A jovem, à época com 18 anos, estava internada entre 2016 e 2017 no Hospital Guilherme Álvaro com um quadro grave de aplasia medular — condição que reduz ou interrompe a produção de células sanguíneas — além de outras complicações que colocaram sua vida em risco. Por conta da gravidade do quadro, a equipe médica realizou nove transfusões de sangue na tentativa de salvar sua vida, procedimento que contraria as convicções religiosas das Testemunhas de Jeová. 
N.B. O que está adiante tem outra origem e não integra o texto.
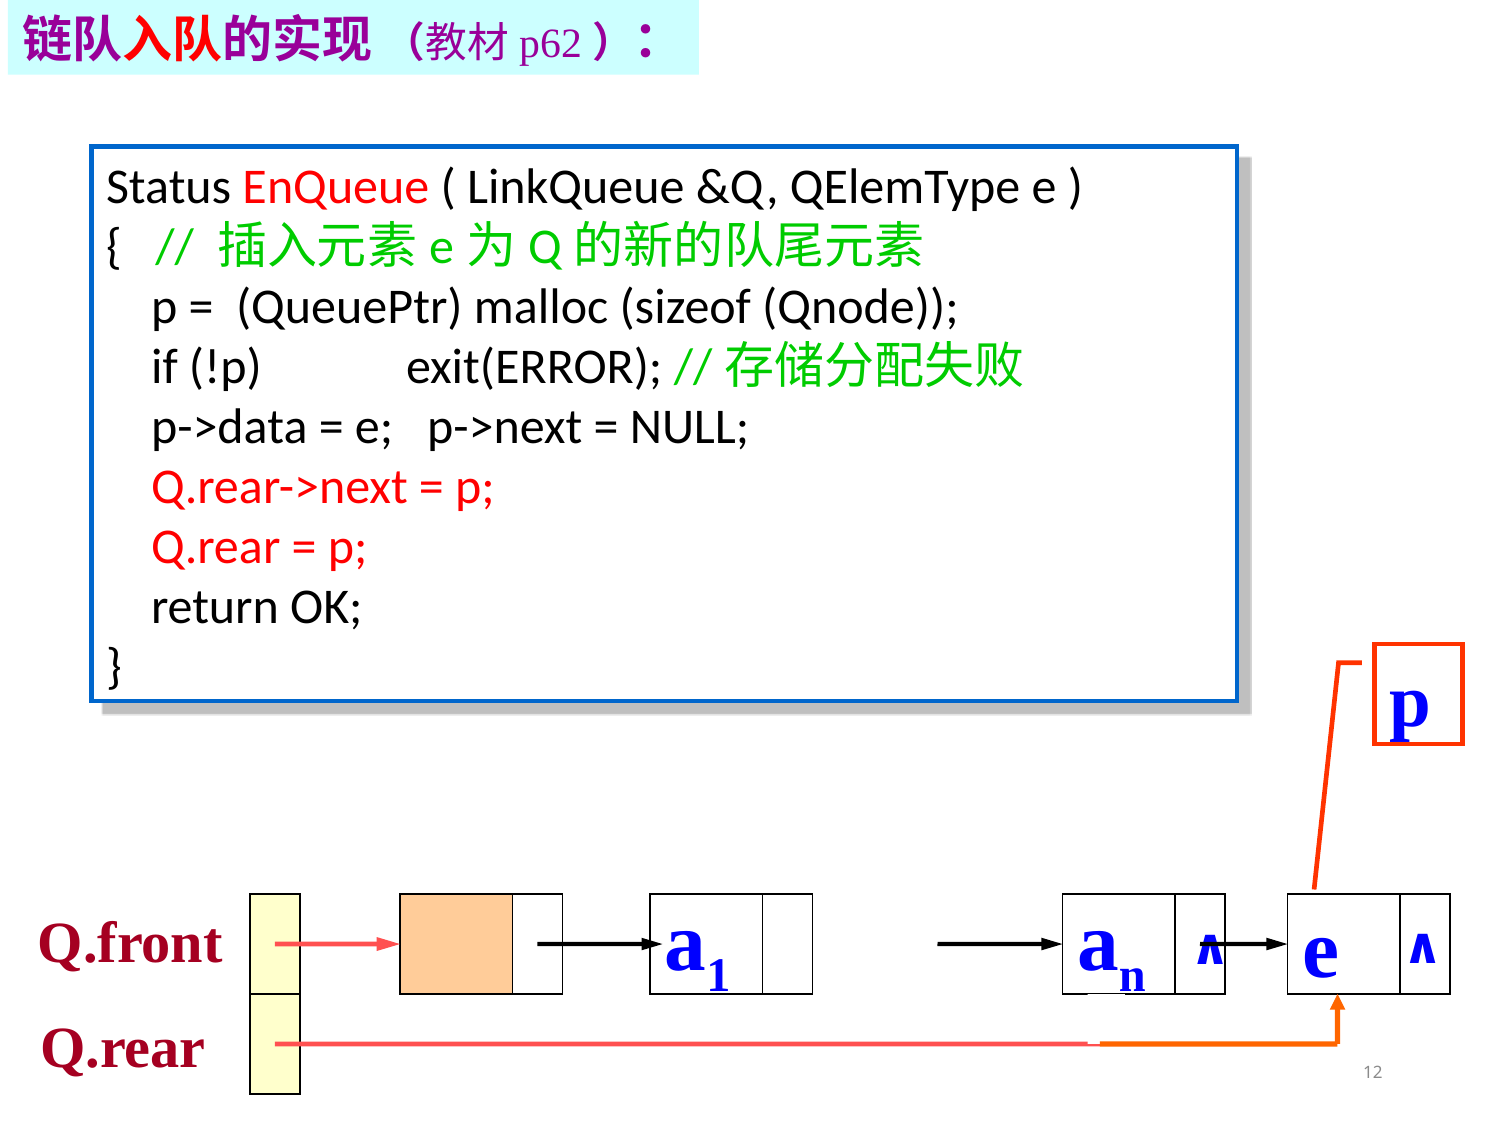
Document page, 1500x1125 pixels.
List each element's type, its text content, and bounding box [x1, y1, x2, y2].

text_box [22, 890, 400, 994]
text_box Status EnQueue ( LinkQueue &Q, QElemType e ) { // 插入元素e为Q的新的队尾元素 p = (QueuePtr) malloc (sizeof (Qnode)); if (!p) exit(ERROR); //存储分配失败 p->data = e; p->next = NULL; Q.rear->next = p; Q.rear = p; return OK; } [91, 146, 1237, 701]
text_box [24, 993, 1100, 1094]
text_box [400, 894, 1225, 993]
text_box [1099, 993, 1338, 1045]
text_box [1225, 937, 1287, 951]
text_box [1287, 643, 1463, 994]
text_box 链队入队的实现 （教材p62）： [7, 0, 699, 75]
slide_number 12 [1060, 1042, 1398, 1103]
Em primeira instância, a Justiça havia determinado a indenização após entender que a transfusão sem consentimento violou a liberdade religiosa da paciente. No entanto, ao analisar o recurso do Estado de São Paulo, a 8ª Câmara de Direito Público do TJ‑SP entendeu que a atuação dos profissionais foi legítima e que o objetivo primordial era preservar a vida da paciente, mesmo diante da recusa da família. 
O relator do caso destacou que, embora o sofrimento emocional da família seja compreensível, não ficou comprovado que a equipe médica tenha excedido os limites de sua atuação ou desrespeitado a dignidade da paciente. Para o colegiado, a transfusão foi imprescindível diante do risco iminente de morte e não configurou humilhação ou desprezo aos valores religiosos da jovem. 
A jovem acabou falecendo em janeiro de 2017 após o tratamento. A decisão de negar a indenização reflete o entendimento de que, em situações de emergência com risco de vida, o direito à vida pode prevalecer sobre a recusa terapêutica baseada em crenças religiosas.